THE INPUT section start

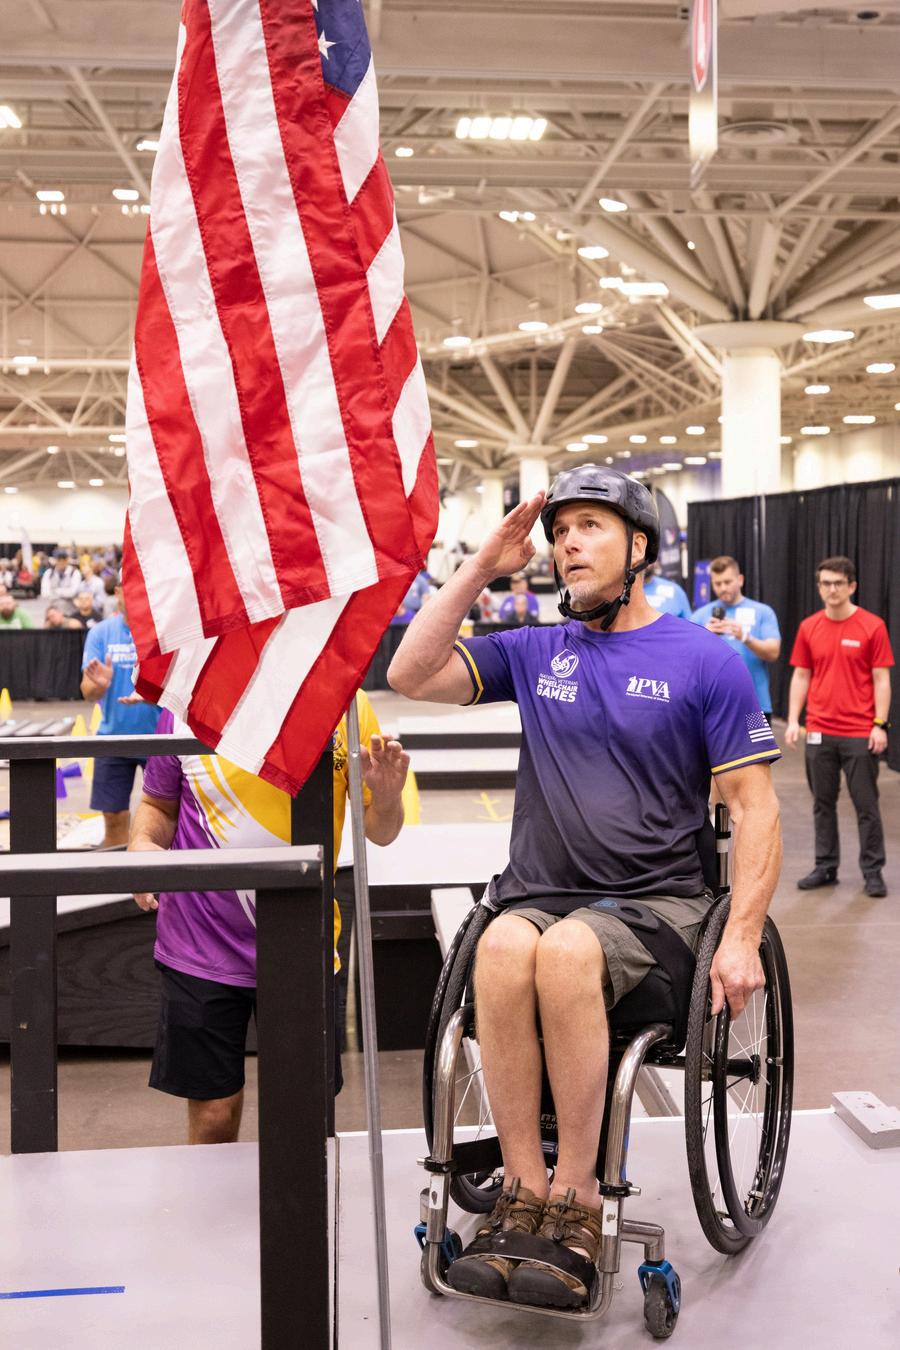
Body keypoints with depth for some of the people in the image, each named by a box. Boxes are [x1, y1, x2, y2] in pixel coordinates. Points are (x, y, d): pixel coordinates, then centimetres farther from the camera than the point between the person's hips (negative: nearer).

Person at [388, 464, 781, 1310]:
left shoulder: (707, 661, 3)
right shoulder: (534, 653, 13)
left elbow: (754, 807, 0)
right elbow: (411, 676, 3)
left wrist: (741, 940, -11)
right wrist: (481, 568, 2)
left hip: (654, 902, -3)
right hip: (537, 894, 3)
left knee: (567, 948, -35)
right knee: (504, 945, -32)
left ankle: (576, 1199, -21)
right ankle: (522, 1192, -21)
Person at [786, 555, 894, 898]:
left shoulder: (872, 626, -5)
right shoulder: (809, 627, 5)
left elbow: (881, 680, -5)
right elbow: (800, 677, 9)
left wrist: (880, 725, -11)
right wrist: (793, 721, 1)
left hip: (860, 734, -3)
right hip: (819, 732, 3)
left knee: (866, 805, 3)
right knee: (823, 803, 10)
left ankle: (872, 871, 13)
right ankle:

THE INPUT section end

◆ **REQUIRED ACTION**
Copy the data word for word from its start through the line containing "left elbow: (881, 680, -5)", that line included, and leave out the pictures.

◆ **THE COMPLETED TASK**
Body keypoints with depth for some of the people in the image, each named by a box. Boxes are [x1, y1, x2, y2] in pixel coordinates. Points are (x, y, d): pixel coordinates, then centimetres farther from the camera than the point between the person's hips (negative: nearer).

Person at [388, 464, 781, 1310]:
left shoulder: (707, 661, 3)
right shoulder: (534, 653, 13)
left elbow: (754, 807, 0)
right elbow: (411, 676, 3)
left wrist: (741, 940, -11)
right wrist: (481, 568, 2)
left hip: (654, 902, -3)
right hip: (537, 894, 3)
left knee: (567, 948, -35)
right knee: (504, 945, -32)
left ankle: (576, 1199, -21)
right ankle: (522, 1192, -21)
Person at [786, 555, 894, 898]:
left shoulder: (872, 626, -5)
right shoulder: (809, 627, 5)
left elbow: (881, 680, -5)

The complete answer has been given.